### DATA PROVIDED

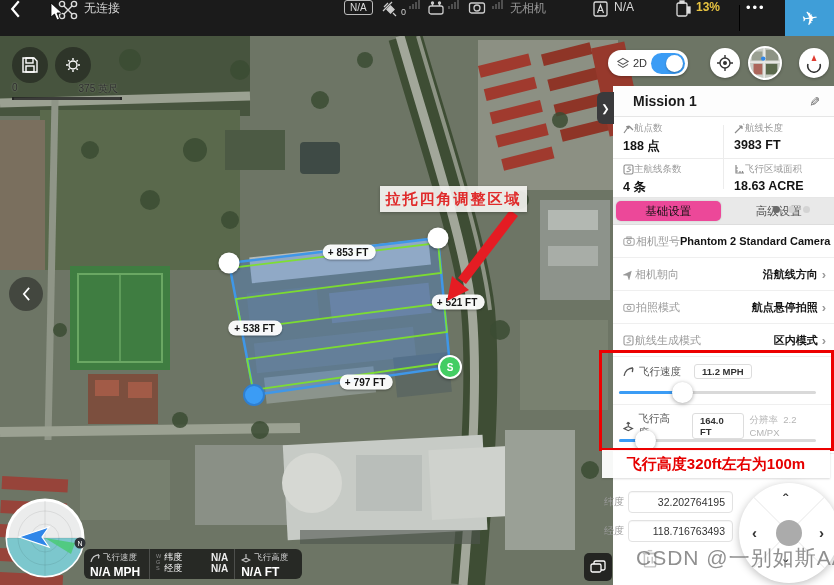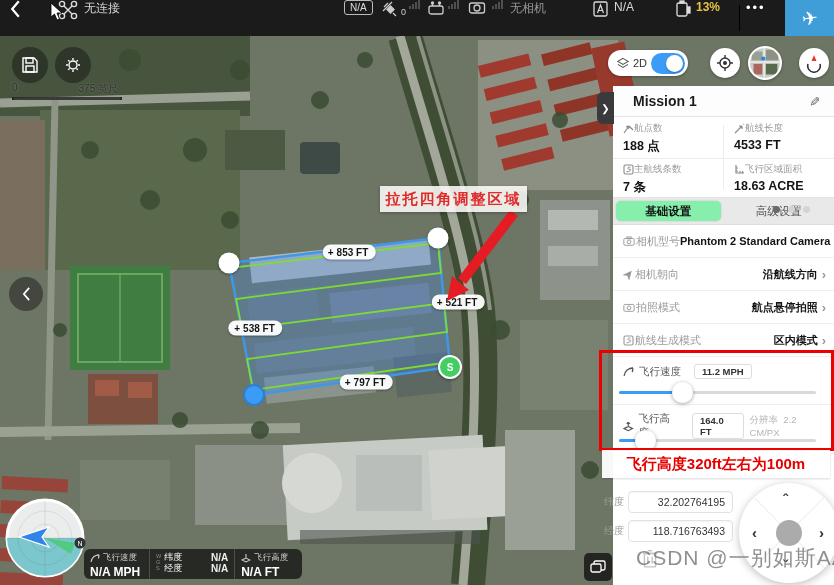--- a/index.html
+++ b/index.html
@@ -74,21 +74,21 @@
   .stat-value{font-size:12.5px;font-weight:bold;color:#141414;margin-top:3px;white-space:nowrap;}
   .stat-vline{position:absolute;left:110px;top:8px;width:1px;height:64px;background:#ececec;}
   .stat-hline{position:absolute;left:0;top:41px;width:221px;height:1px;background:#ececec;}
   .pagedots{position:absolute;left:160px;top:89px;display:flex;gap:8px;z-index:17;}
   .pagedots i{width:7px;height:7px;border-radius:50%;background:#d4d4d4;}
   .pagedots i.on{background:#6a6a6a;}
 
   .tabs{height:26px;background:#e9e9e9;display:flex;align-items:center;border-bottom:1px solid #ddd;}
   .tab{flex:1;height:20px;margin:0 3px;display:flex;align-items:center;justify-content:center;
     font-size:11.5px;color:#555;border-radius:5px;}
-  .tab.active{background:#86efac;color:#111;font-weight:bold;box-shadow:0 0 2px rgba(0,0,0,.18);}
+  .tab.active{background:#ec4899;color:#111;font-weight:normal;box-shadow:0 0 2px rgba(0,0,0,.18);}
 
   .set-row{height:32px;border-bottom:1px solid #efefef;display:flex;align-items:center;
     padding:0 8px 0 10px;justify-content:space-between;}
   .set-left{display:flex;align-items:center;gap:1px;font-size:11px;color:#9a9a9a;white-space:nowrap;}
   .set-right{display:flex;align-items:center;gap:4px;}
   .set-value{font-size:11px;font-weight:bold;color:#141414;white-space:nowrap;}
   .chev{color:#9a9a9a;font-size:13px;font-weight:bold;}
 
   .slider-row{position:relative;height:48px;border-bottom:1px solid #efefef;}
   .sl-head{display:flex;align-items:center;gap:5px;padding:7px 8px 0 10px;font-size:10.5px;color:#555;}
@@ -504,31 +504,31 @@
           </div>
         <div class="stat-value">188 点</div>
       </div>
       <div class="stat-cell" style="left:111px;top:0;">
         <div class="stat-label">
           <svg width="11" height="11" viewBox="0 0 11 11">
             <path d="M1 10 L8 3 M8 3 L5 3 M8 3 L8 6 M9.5 1.5 L10 1" stroke="#8a8a8a" stroke-width="1.2" fill="none"></path>
             </svg>
           <span>航线长度</span>
           </div>
-        <div class="stat-value">4533 FT</div>
+        <div class="stat-value">3983 FT</div>
       </div>
       <div class="stat-cell" style="left:0;top:41px;">
         <div class="stat-label">
           <svg width="11" height="11" viewBox="0 0 11 11">
             <rect x="1" y="1" width="9" height="9" rx="1.5" stroke="#8a8a8a" fill="none" stroke-width="1.1"></rect>
             <path d="M7.5 3.2 C4 2.5 4 5.5 7 5.3 C9.5 5.2 6 8.5 3.5 7.6" stroke="#8a8a8a" stroke-width="1" fill="none"></path>
             </svg>
           <span>主航线条数</span>
           </div>
-        <div class="stat-value">7 条</div>
+        <div class="stat-value">4 条</div>
       </div>
       <div class="stat-cell" style="left:111px;top:41px;">
         <div class="stat-label">
           <svg width="11" height="11" viewBox="0 0 11 11">
             <path d="M2 1 V9 H10 M2 4 H4 M2 7 H4 M6 9 V7 M8.5 9 V7" stroke="#8a8a8a" stroke-width="1.2" fill="none"></path>
             </svg>
           <span>飞行区域面积</span>
           </div>
         <div class="stat-value">18.63 ACRE</div>
       </div>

######

* TASK DETAILS
Find the lines above that contain the word "margin" and copy each one.

* SOLUTION TO THIS PROBLEM
   .stat-value{font-size:12.5px;font-weight:bold;color:#141414;margin-top:3px;white-space:nowrap;}
   .tab{flex:1;height:20px;margin:0 3px;display:flex;align-items:center;justify-content:center;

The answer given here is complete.